Prevention and Treatment

The factors contributing to the problem of acute diarrhea are well known. However, their modification will not be easy because of cost and required changes in behavior. The important variables that will require attention include the following: availability of plentiful potable water; adequate systems of sewage removal; improved personal and food hygiene; improved nutrition through food supplementation programs; discontinuance of the practice of using night soil as fertilizer; promotion of breast feeding; effective measles vaccine programs; availability of adequate health care to administer oral rehydration therapy and selected antimicrobial therapy; family planning; insect control; vaccine development and implementation for certain enteric infections such as cholera, enterotoxigenic E. coli diarrhea, rotavirus gastroenteritis, shigellosis, and typhoid fever. Because achieving all of these activities will initially be too costly in developing areas, research in developed countries will be essential to devising cost-effective prevention and treatment methods.
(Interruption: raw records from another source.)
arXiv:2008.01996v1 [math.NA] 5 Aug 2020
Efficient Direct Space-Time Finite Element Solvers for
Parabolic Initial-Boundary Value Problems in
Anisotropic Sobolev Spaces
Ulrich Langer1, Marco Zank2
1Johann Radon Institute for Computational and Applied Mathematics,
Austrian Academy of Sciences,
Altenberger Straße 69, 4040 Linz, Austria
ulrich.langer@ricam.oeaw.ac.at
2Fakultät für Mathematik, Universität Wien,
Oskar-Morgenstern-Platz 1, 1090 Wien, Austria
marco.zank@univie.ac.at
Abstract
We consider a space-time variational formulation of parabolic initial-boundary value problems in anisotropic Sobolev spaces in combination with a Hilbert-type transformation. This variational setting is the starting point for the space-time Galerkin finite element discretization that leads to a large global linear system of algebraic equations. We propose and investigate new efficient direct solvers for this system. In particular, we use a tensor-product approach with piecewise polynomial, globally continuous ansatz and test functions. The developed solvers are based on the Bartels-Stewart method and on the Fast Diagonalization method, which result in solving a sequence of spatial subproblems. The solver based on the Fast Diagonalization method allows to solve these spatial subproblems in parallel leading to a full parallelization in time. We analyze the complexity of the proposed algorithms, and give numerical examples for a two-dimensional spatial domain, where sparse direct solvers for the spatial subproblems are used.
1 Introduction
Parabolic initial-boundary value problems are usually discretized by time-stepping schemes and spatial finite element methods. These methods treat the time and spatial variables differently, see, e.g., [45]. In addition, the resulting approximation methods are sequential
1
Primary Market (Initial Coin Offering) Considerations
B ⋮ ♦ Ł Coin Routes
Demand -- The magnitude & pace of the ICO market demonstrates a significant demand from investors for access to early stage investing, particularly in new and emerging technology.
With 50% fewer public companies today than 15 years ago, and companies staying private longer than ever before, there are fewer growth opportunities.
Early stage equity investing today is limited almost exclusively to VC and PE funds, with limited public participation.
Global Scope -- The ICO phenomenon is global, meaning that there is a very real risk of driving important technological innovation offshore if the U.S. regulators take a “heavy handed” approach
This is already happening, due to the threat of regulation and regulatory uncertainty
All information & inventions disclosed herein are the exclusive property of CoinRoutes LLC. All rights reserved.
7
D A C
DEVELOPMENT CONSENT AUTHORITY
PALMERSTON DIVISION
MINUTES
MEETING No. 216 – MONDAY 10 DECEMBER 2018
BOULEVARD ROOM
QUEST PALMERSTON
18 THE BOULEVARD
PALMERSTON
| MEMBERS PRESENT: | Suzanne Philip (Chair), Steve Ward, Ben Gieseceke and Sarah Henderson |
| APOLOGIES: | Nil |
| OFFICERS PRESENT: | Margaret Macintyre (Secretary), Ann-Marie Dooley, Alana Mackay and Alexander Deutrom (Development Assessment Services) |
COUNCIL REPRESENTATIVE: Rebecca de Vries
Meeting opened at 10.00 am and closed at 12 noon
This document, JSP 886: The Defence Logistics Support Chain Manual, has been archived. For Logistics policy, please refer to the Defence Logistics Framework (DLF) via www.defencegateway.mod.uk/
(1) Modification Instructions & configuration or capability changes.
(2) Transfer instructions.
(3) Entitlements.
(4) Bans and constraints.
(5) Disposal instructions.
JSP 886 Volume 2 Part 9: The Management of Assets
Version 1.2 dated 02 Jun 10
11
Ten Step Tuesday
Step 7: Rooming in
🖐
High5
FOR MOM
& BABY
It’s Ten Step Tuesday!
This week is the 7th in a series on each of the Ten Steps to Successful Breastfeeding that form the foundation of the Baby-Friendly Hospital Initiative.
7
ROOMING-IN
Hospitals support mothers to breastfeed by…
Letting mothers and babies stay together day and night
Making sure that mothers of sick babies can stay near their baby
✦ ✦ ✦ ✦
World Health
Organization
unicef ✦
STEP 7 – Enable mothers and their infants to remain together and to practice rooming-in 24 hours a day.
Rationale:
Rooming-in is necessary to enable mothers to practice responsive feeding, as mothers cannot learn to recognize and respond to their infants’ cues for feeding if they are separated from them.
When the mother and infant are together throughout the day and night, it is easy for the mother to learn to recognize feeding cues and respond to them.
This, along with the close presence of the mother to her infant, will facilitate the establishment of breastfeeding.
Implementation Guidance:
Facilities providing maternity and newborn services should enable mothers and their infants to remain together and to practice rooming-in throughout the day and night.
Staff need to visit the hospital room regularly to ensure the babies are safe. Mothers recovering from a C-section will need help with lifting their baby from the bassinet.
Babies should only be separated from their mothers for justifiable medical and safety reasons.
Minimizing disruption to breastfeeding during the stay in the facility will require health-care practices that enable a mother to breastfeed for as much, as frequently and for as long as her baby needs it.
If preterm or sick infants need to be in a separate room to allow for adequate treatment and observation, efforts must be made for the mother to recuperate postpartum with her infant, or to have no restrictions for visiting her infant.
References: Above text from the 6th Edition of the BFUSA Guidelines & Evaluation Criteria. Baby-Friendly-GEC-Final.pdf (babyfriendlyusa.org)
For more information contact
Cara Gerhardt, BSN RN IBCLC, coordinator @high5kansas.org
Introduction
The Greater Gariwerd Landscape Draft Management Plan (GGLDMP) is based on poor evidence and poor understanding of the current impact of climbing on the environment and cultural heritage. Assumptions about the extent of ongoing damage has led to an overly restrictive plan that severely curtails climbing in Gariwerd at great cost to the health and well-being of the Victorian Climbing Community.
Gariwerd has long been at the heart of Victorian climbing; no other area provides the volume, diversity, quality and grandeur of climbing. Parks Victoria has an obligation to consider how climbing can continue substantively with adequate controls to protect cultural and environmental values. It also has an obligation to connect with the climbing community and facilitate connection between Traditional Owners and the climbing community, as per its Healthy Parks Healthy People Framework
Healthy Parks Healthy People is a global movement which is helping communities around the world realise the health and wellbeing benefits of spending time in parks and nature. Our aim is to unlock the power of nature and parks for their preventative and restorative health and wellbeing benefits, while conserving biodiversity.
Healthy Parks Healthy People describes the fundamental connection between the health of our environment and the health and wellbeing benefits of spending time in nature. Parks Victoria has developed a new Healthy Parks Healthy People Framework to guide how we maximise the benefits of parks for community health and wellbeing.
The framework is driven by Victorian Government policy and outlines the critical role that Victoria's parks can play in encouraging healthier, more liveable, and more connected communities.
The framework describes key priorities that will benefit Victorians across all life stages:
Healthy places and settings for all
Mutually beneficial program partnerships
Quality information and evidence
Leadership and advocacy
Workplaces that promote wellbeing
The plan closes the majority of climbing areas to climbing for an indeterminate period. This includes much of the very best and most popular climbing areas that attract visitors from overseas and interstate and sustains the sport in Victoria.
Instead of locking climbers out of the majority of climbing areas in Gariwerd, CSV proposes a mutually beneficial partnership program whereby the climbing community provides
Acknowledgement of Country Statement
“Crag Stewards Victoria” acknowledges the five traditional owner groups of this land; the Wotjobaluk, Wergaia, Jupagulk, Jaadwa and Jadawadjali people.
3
Currently there are three forms of therapy for acute diarrhea. The first and most fundamental form of treatment is fluid and electrolyte replacement. Nearly all forms of acute diarrhea can be successfully managed by administering oral rehydration solution. For dehydrating choleralike illnesses, the solution should have optimal electrolyte-glucose concentrations to facilitate intestinal absorption. The major problems with this solution are that it does not provide the caloric requirements of infants with diarrhea, and it may actually increase stool fluid losses. Newer "super solutions" are being evaluated that are better absorbed and furnish more calories at no osmotic expense. For nondehydrating forms of diarrhea, solutions with lower sodium concentrations are useful. The second form of therapy involves drugs that reduce the symptoms of diarrhea by inhibiting secretion or by binding to luminal water. The final form is antimicrobial therapy directed against a bacterial or parasitic agent, which is of value in the treatment of enterotoxigenic E. coli diarrhea, shigellosis, and travelers' diarrhea.